Раздался негромкий стук в дверь.
— Проходите, Гийем, — сказала она.
Епископ тут же предстал перед ней. Едва взглянув на графиню, он и впрямь поверил, что она убита горем.
— Вы готовы, сеньора? — осведомился он.
— Разумеется, епископ. Правда, мой наряд не слишком подходит для балов и приемов.
— Нам пора идти, сеньора. Протокол обязывает прибыть в приемную несколько раньше назначенного понтификом часа.
— Подождите немного, Гийем.
Властным жестом она подозвала одну из придворных дам, и та воткнула ей в волосы чёрный гребень, закрепив им мантилью из серых кружев.
— Как считаете, мой наряд соответствует случаю, Гийем?
— Прекрасно соответствует — благороден и прост. Остался последний штрих: я бы посоветовал вам скрыть лицо. Это будет говорить о вашей скромности и добродетели, что, несомненно, произведет самое лучшее впечатление на понтифика.
— А также даст мне возможность все видеть, самой оставаясь невидимой. Как же вы наивны, епископ! — Эрмезинда хрипло рассмеялась. — Разумеется, в епархии Вик нет необходимости разбираться в тонкостях политики. Идемте, я уже готова.
Удивленный священник последовал за графиней. У дверей комнаты их ожидал монах в сопровождении двух стражников, он пошёл впереди, а стражники следовали чуть поодаль, пока их вели по замку Святого Ангела. Залы, коридоры, бесконечные лестницы сменяли друг друга под зоркими взглядами стражников, следящими за каждым шагом гостей.
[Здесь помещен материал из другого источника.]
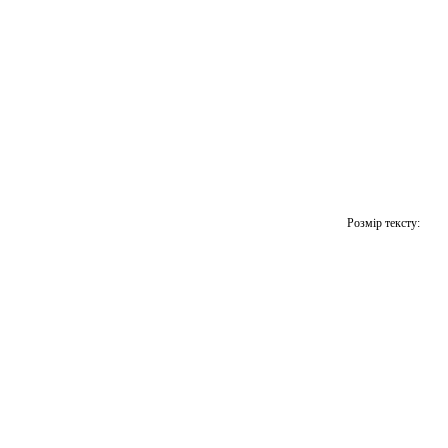
Розмір тексту: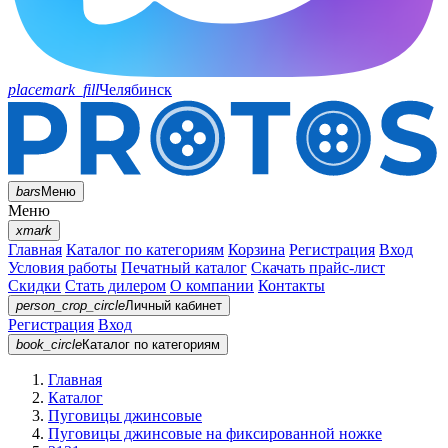
placemark_fill
Челябинск
bars
Меню
Меню
xmark
Главная
Каталог по категориям
Корзина
Регистрация
Вход
Условия работы
Печатный каталог
Скачать прайс-лист
Скидки
Стать дилером
О компании
Контакты
person_crop_circle
Личный кабинет
Регистрация
Вход
book_circle
Каталог
по категориям
Главная
Каталог
Пуговицы джинсовые
Пуговицы джинсовые на фиксированной ножке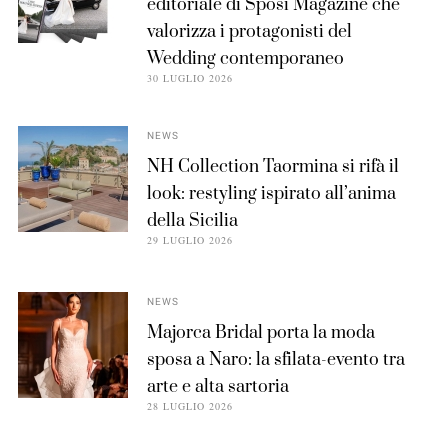
editoriale di Sposi Magazine che
valorizza i protagonisti del
Wedding contemporaneo
30 LUGLIO 2026
NEWS
NH Collection Taormina si rifà il
look: restyling ispirato all’anima
della Sicilia
29 LUGLIO 2026
NEWS
Majorca Bridal porta la moda
sposa a Naro: la sfilata-evento tra
arte e alta sartoria
28 LUGLIO 2026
После долгих переходов они наконец добрались до палаты кардинала Биларди, камергера замка Святого Ангела и личного секретаря понтифика. Монах перебросился несколькими словами с караульным офицером, а тот, войдя внутрь и посовещавшись с кем-то невидимым, провел гостей в маленький зал, где принимал посетителей кардинал, прежде чем их допускали к Папе. Несмотря на то, что слава о великолепии папской резиденции гремела по всей Европе, Эрмезинду поразили расписные потолки, роскошные гобелены, прекрасные картины и статуи.
В скором времени в дверях появился камергер, торжественный и величественный, в роскошном одеянии с длинными просторными рукавами и поясом из алого бархата. На груди у него висела золотая цепь, украшенная распятием искусной работы. Кардинал шагнул навстречу графине, а епископ побледнел, видя, что она и не думает вставать, словно находится у себя в Жироне и сама принимает рядовых священников своих приходов.
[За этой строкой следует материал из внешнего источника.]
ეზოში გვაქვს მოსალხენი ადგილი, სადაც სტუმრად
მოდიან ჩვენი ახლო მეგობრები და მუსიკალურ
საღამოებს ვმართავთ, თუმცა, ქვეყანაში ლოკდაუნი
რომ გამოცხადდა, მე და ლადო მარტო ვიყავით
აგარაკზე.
Опытный секретарь был галантен, как истый флорентиец, а потому предпочёл не заметить подобной дерзости, понимая, что не стоит ожидать другого поведения от могущественной каталонской графини, по сути — некоронованной королевы этих земель, вынужденной постоянно встревать в бесконечные дрязги местной знати, в чьих междоусобных конфликтах и родственных связях уже практически невозможно было разобраться. Он поприветствовал графиню с любезностью истинного рыцаря.
— Дорогая графиня, мне неведомо, какие обстоятельства заставили вас посетить нашу обитель, но я рад, что вы почтили Рим своим присутствием.
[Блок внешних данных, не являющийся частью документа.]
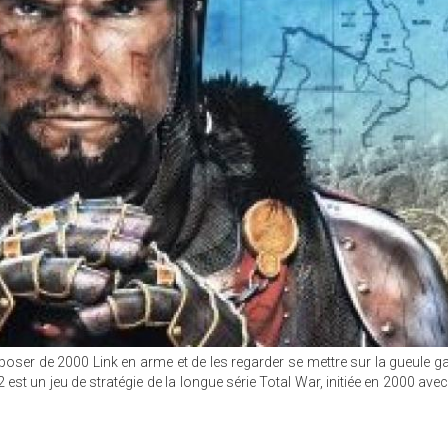
poser de 2000 Link en arme et de les regarder se mettre sur la gueule g
2 est un jeu de stratégie de la longue série Total War, initiée en 2000 av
Графиня, торжественная и загадочная, ответила:
— Мой дорогой Биларди, до сегодняшнего дня я знала о вас лишь понаслышке, со слов моего верного слуги Гийема де Бальсарени. И теперь с уверенностью могу сказать, что камергер Его Святейшества — истинный кабальеро, которому не стыдно было бы поручить миссию посла в любом европейском государстве.
Эрмезинда применила старую уловку — польстила камергеру. Всем известно, как чувствительны люди к лести, не исключая и тех, кто посвятил жизнь служению церкви. Но Биларди сразу ее раскусил.